** Opening Entries supplied block **
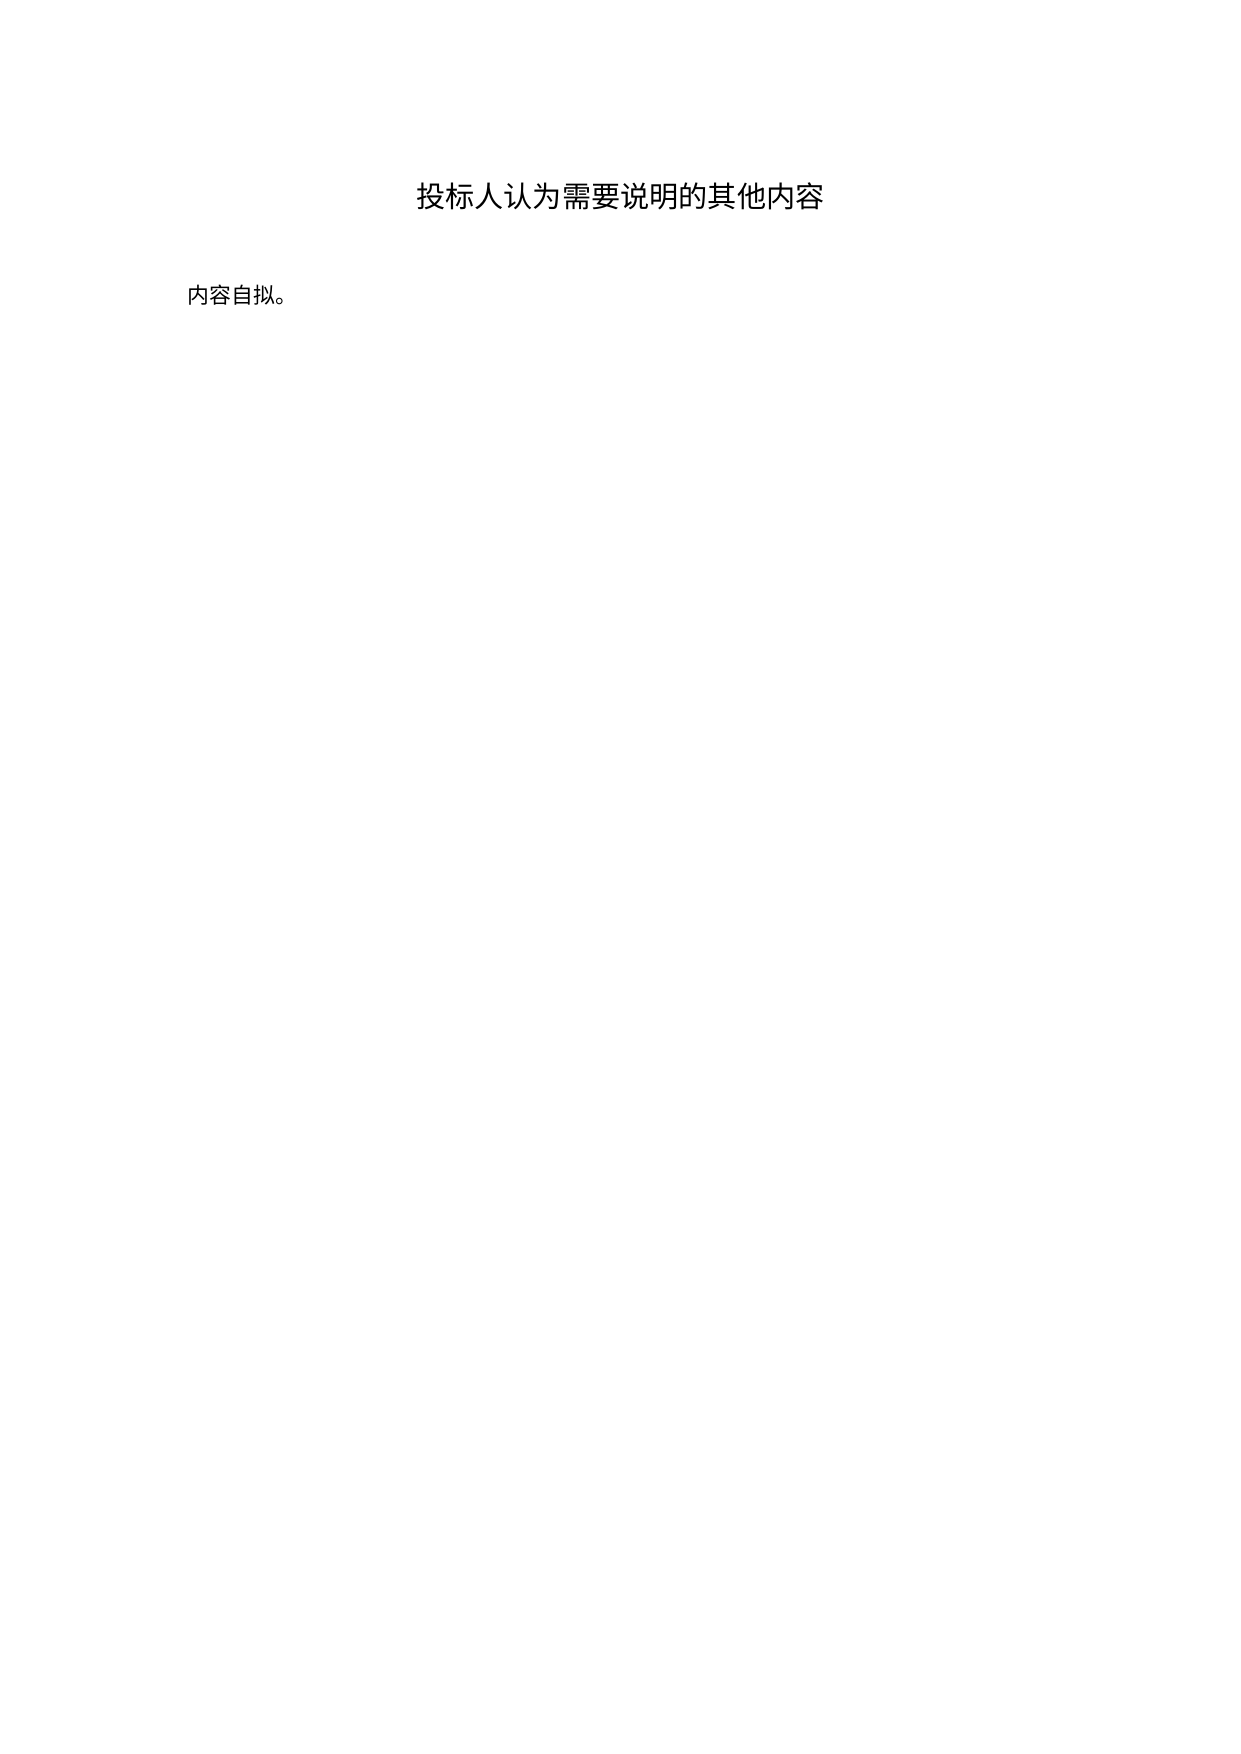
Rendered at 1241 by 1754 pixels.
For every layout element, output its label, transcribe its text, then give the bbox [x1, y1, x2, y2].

text 投标人认为需要说明的其他内容 [187, 162, 1053, 227]
text 内容自拟。 [187, 278, 1053, 311]
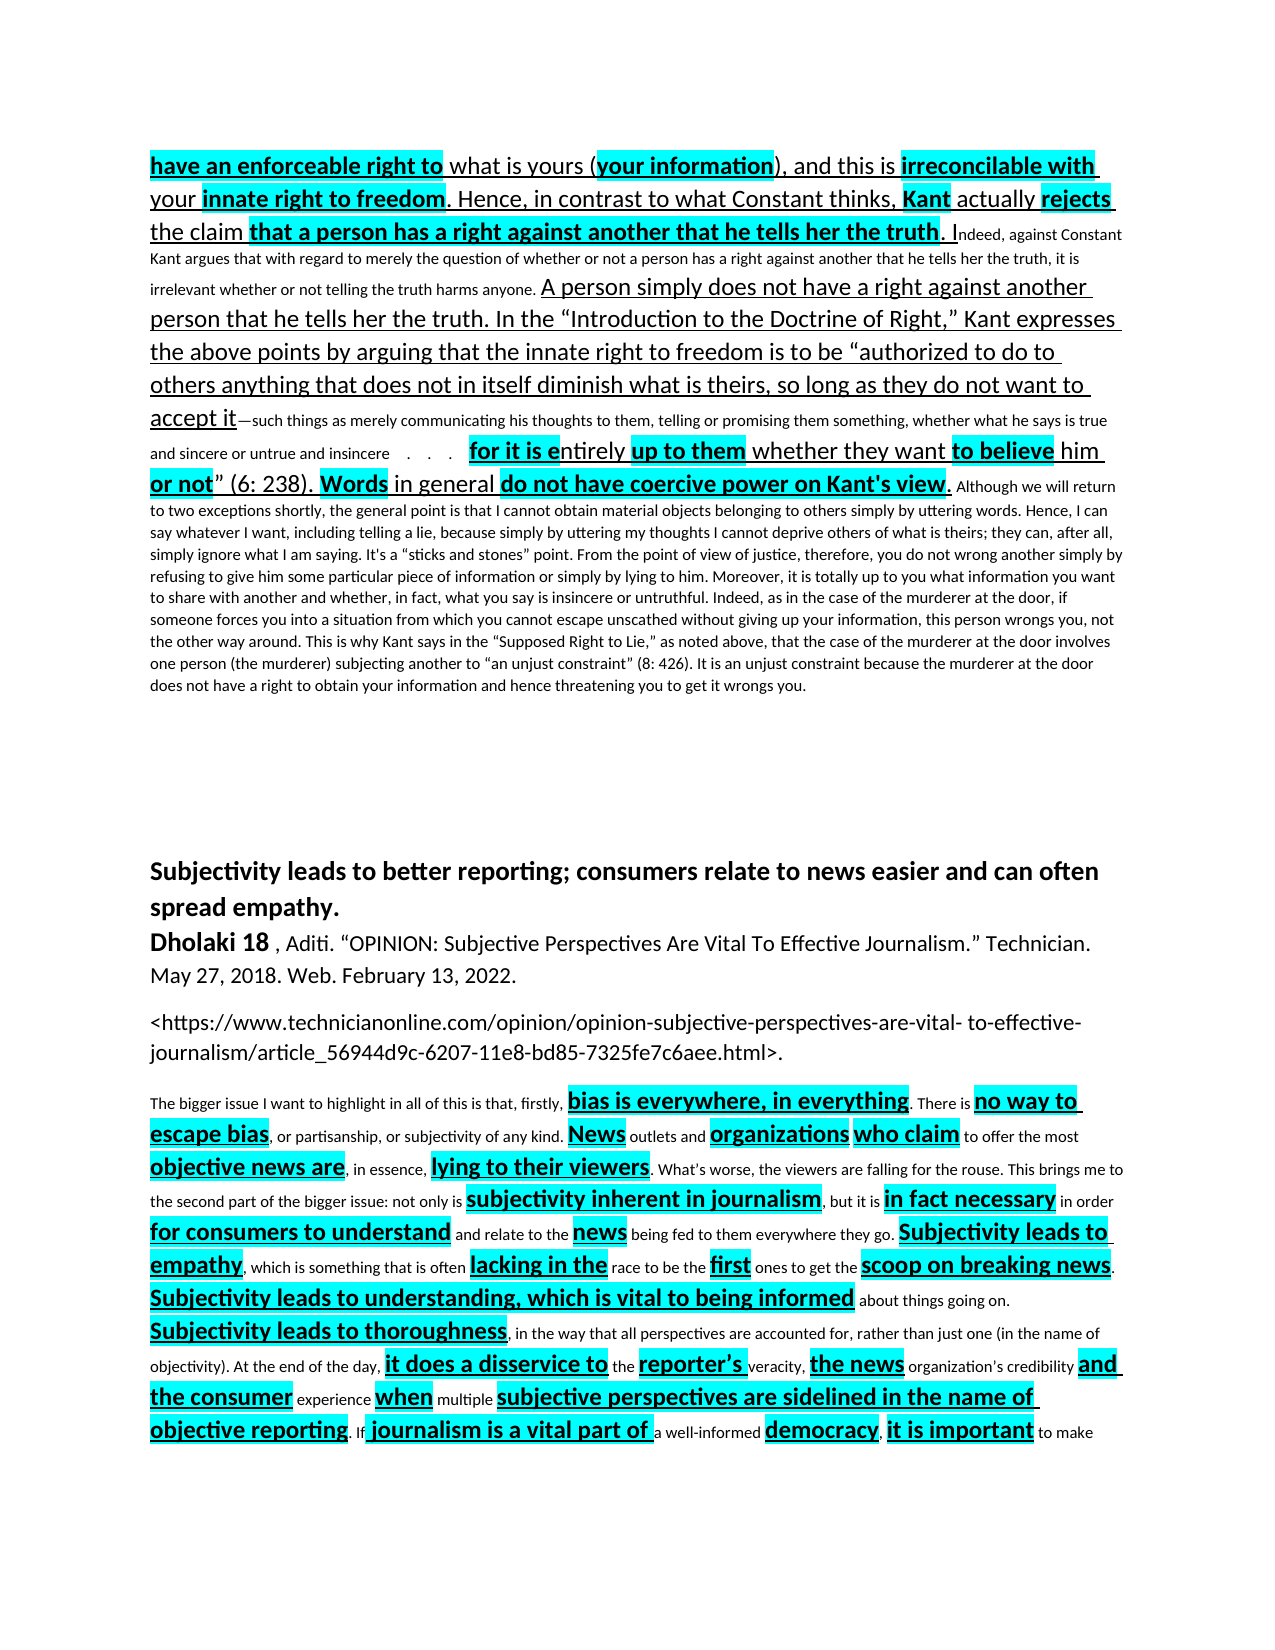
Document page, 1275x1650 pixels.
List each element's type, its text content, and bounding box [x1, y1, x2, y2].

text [150, 1085, 1125, 1444]
text <https://www.technicianonline.com/opinion/opinion-subjective-perspectives-are-vital- to-effective-journalism/article_56944d9c-6207-11e8-bd85-7325fe7c6aee.html>. [150, 1008, 1125, 1066]
text Dholaki 18 , Aditi. “OPINION: Subjective Perspectives Are Vital To Effective Journalism.” Technician. May 27, 2018. Web. February 13, 2022. [150, 926, 1125, 989]
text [150, 150, 1125, 696]
subtitle Subjectivity leads to better reporting; consumers relate to news easier and can often spread empathy. [150, 854, 1125, 923]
** Closing Entries supplied block **
The task => Copy out, from the data above, every line holding the word "pixels".

Exercise response =>
Rendered at 1241 by 1754 pixels.
Document page, 1275x1650 pixels.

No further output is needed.